John Watts was the allegedly illegal Elector. His problem was that he was the deputy postmaster of Lafayette in Yamhill County. Watts indicated after the election that he had been concerned that even though his postal position was a low-paying part-time job, it might violate the Constitutional prohibition of government workers serving as Electors. Republicans argued that as long as Watts resigned his postal job before he was sworn in as an Elector, there was no violation. Democrats claimed that his election was itself a violation of the Constitution and demanded that the candidate with the next highest vote total, a Democrat, be named one of the state’s three men to cast votes in the Electoral college. The Oregon Secretary of State announced that the three Republicans had the most votes to serve as Electors, but during the first week of December 1876 the Democratic governor issued a certificate to the Democrat as an Elector. In other words, the voters of Oregon went for Hayes, but one of the Electors was set to vote for Tilden.

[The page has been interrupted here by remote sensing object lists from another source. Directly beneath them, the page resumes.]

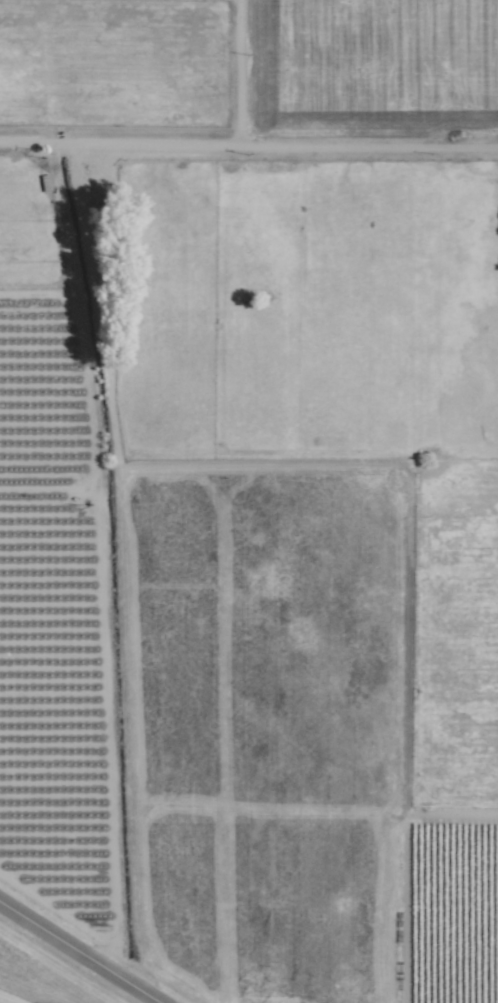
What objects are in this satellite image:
road: (248, 147)
crop: (300, 351)
crop: (60, 605)
road: (78, 953)

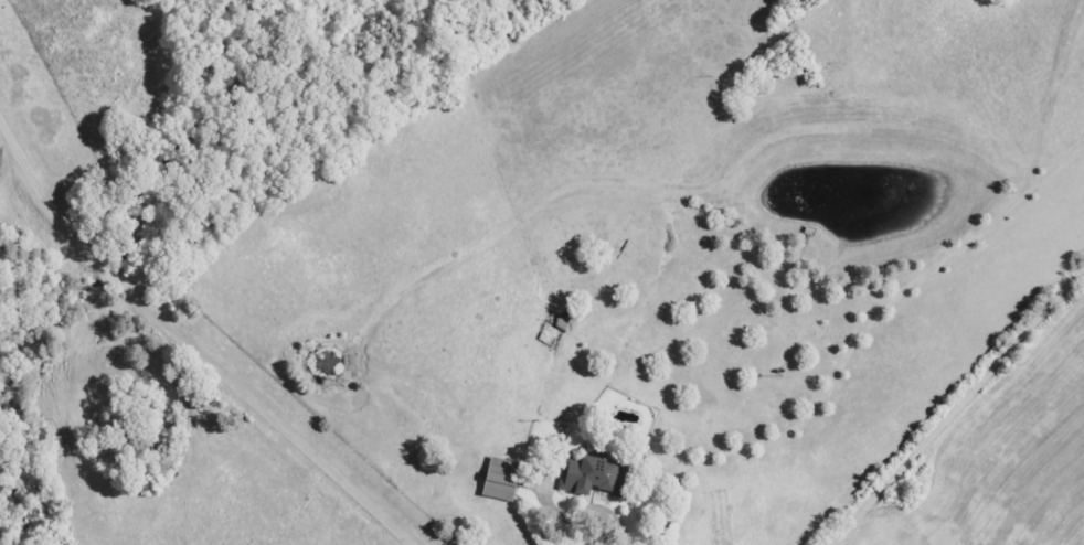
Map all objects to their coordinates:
road: (852, 339)
road: (164, 342)
road: (956, 406)
building: (589, 475)

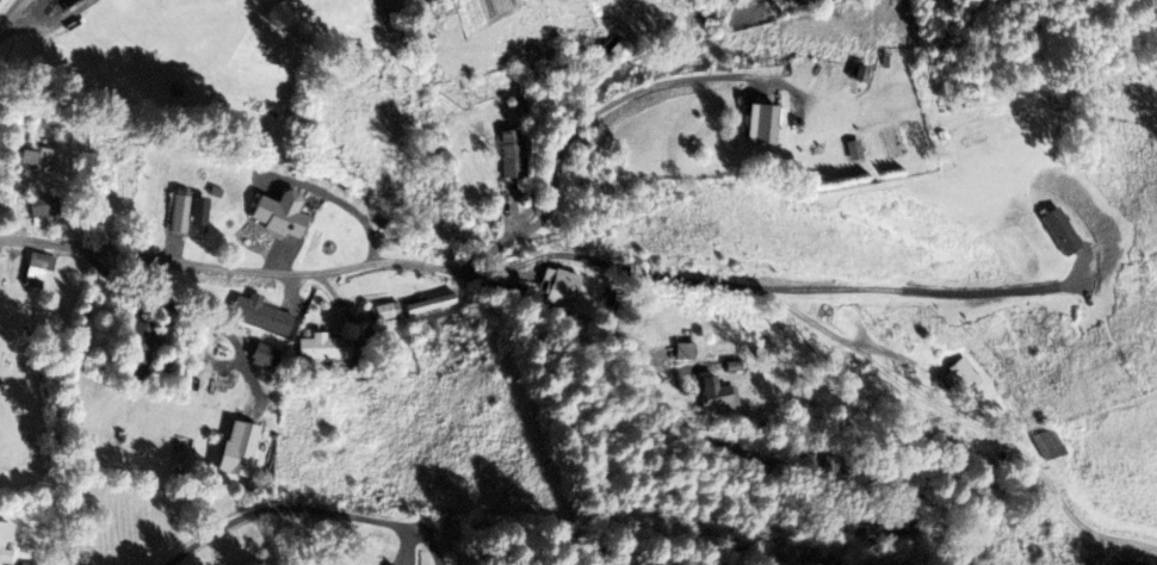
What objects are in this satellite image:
building: (67, 3)
road: (10, 13)
road: (40, 21)
building: (615, 44)
dam: (398, 60)
dam: (349, 101)
building: (765, 122)
road: (575, 124)
building: (511, 152)
dam: (289, 153)
building: (36, 155)
dam: (271, 170)
building: (44, 203)
building: (179, 212)
building: (282, 212)
building: (1063, 229)
building: (39, 266)
road: (450, 269)
building: (562, 283)
road: (921, 290)
building: (431, 302)
building: (385, 309)
road: (185, 311)
building: (265, 313)
road: (842, 339)
building: (325, 345)
building: (140, 349)
building: (686, 349)
building: (363, 351)
building: (265, 352)
building: (961, 372)
building: (718, 393)
building: (1048, 443)
building: (239, 446)
road: (290, 506)
building: (887, 527)
building: (6, 539)
building: (28, 562)
building: (388, 563)

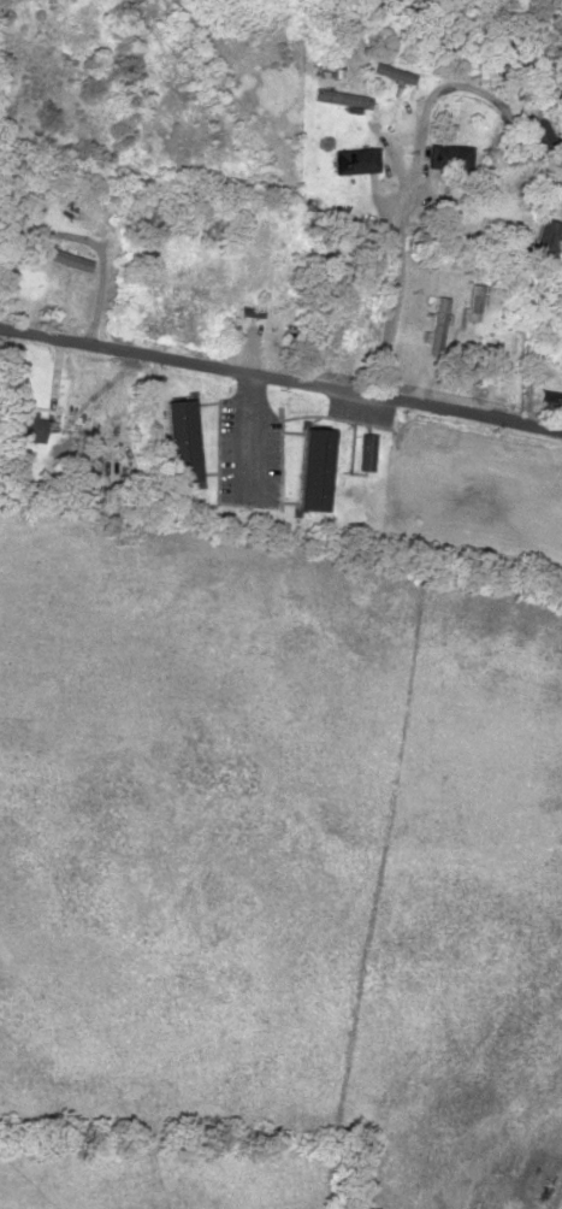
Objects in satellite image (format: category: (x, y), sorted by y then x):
building: (392, 73)
building: (340, 98)
building: (457, 114)
building: (540, 136)
building: (448, 156)
building: (355, 160)
building: (348, 210)
building: (546, 239)
building: (62, 258)
road: (387, 311)
road: (281, 377)
building: (551, 394)
building: (26, 426)
building: (182, 439)
building: (315, 467)

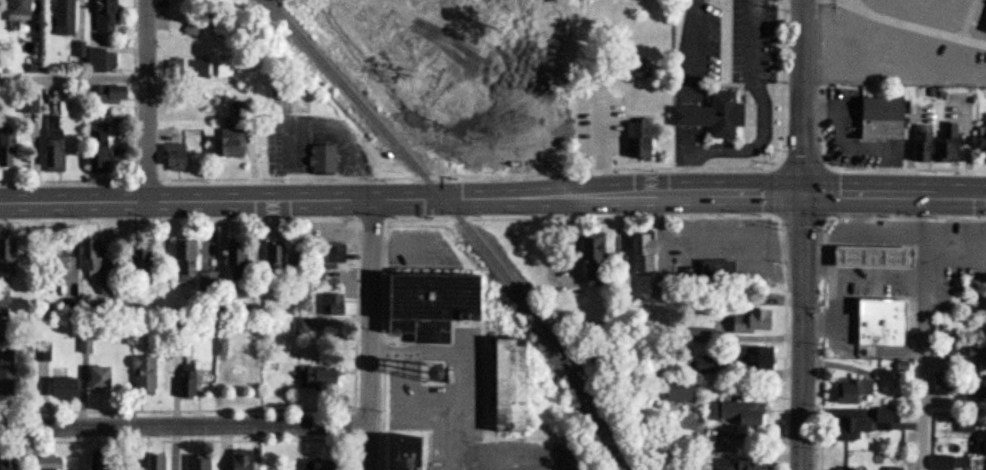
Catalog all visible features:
road: (851, 2)
building: (13, 11)
building: (58, 15)
building: (101, 16)
building: (984, 28)
road: (892, 29)
building: (96, 61)
road: (31, 91)
building: (105, 95)
road: (801, 96)
road: (144, 100)
building: (24, 104)
building: (708, 115)
building: (876, 118)
road: (762, 125)
road: (313, 131)
building: (223, 140)
building: (636, 140)
building: (920, 143)
building: (48, 145)
building: (980, 145)
building: (93, 148)
building: (4, 150)
building: (169, 156)
building: (320, 158)
traffic signals: (800, 192)
road: (493, 198)
railway: (458, 223)
building: (973, 247)
building: (272, 252)
building: (637, 252)
building: (327, 254)
building: (85, 255)
building: (180, 256)
building: (4, 257)
building: (132, 258)
building: (230, 260)
building: (49, 262)
building: (588, 262)
building: (866, 265)
building: (711, 270)
road: (837, 278)
building: (203, 280)
building: (982, 302)
building: (425, 303)
building: (329, 305)
building: (1, 307)
building: (876, 316)
building: (747, 322)
building: (0, 326)
building: (297, 326)
road: (924, 330)
road: (800, 331)
building: (981, 333)
road: (367, 335)
building: (941, 336)
building: (42, 355)
building: (754, 358)
building: (976, 358)
building: (701, 366)
building: (5, 374)
building: (139, 376)
building: (315, 377)
building: (93, 379)
building: (182, 381)
road: (467, 385)
building: (500, 385)
building: (976, 388)
building: (671, 389)
building: (58, 390)
building: (843, 392)
building: (732, 413)
building: (859, 425)
road: (184, 429)
building: (973, 439)
building: (395, 453)
building: (236, 460)
building: (7, 462)
building: (43, 462)
building: (152, 462)
building: (198, 464)
building: (312, 464)
building: (736, 464)
building: (937, 464)
building: (965, 464)
building: (889, 469)

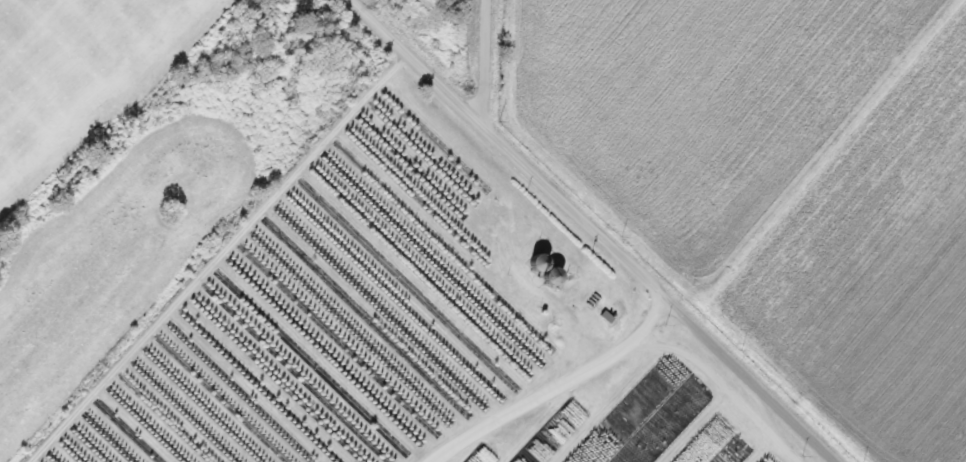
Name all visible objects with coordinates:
road: (480, 58)
road: (594, 230)
road: (549, 384)

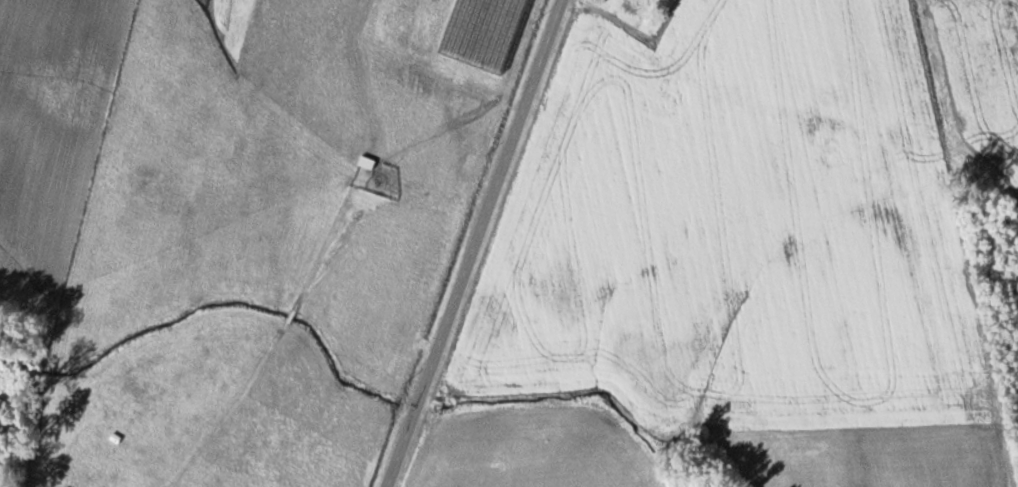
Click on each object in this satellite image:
building: (630, 4)
road: (474, 243)

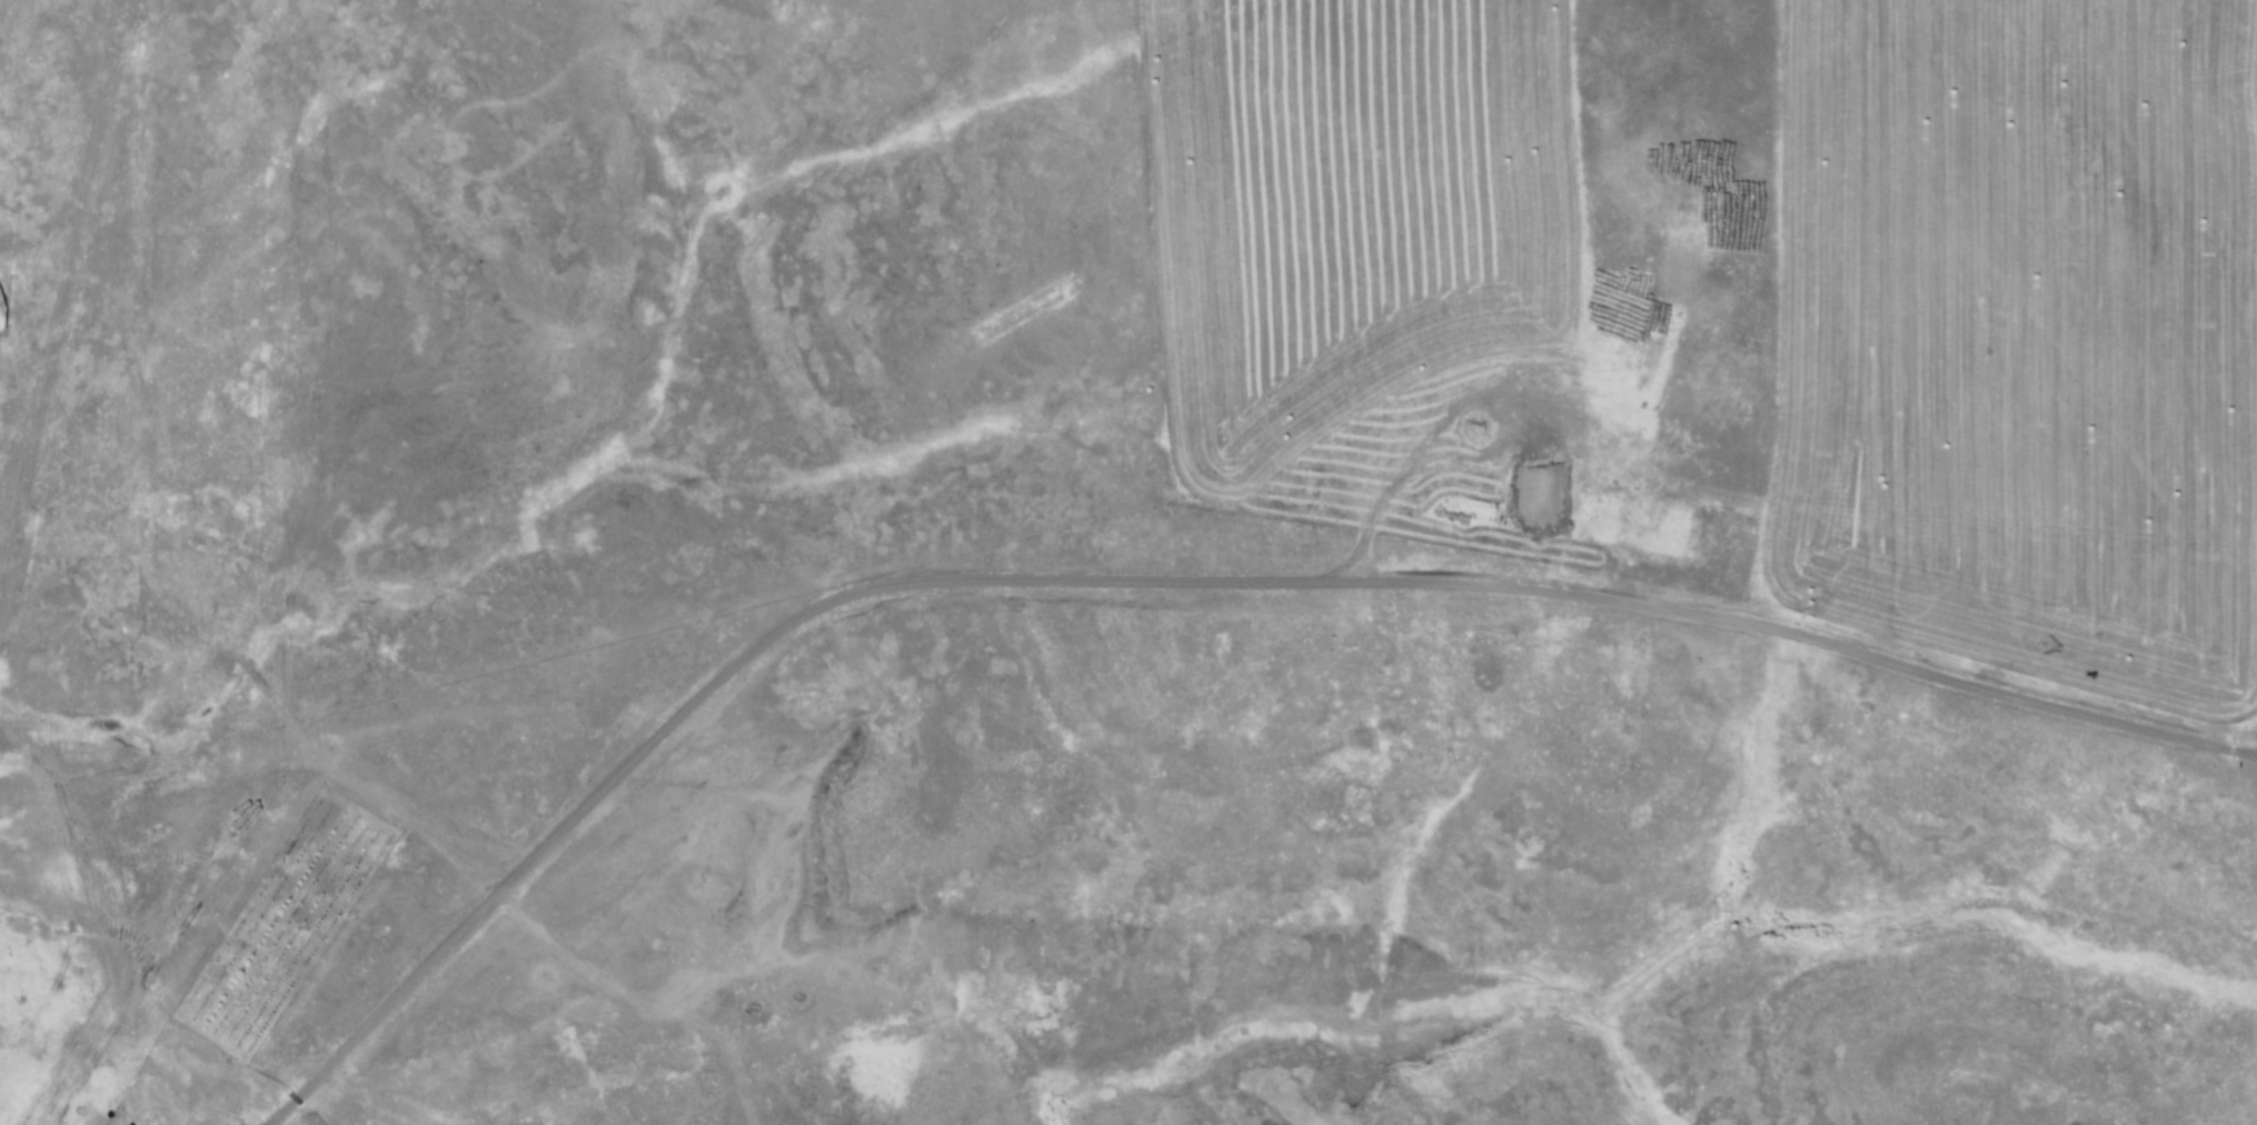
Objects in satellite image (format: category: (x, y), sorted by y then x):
building: (1886, 112)
road: (52, 384)
road: (1168, 579)
building: (150, 1116)
building: (173, 1123)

2 Responses to Echoes of the Reconstruction Era: The 1876 Election—“A Dead Radical Is Harmless”

  1. There is always a great deal of focus on the Deep South’s 1876 vote, but the border south is completely ignored. What made the congested states’ votes essential for a Republican victory was the fact that not a single loyalist border state went Republican. Even West Virginia, which had gone for Abe in 1864 and Grant twice, went Democratic.

    1. The states that are focused on in this article were chosen because they are the state where the vote was contested after the election. These states include Oregon, which is not a Deep South state.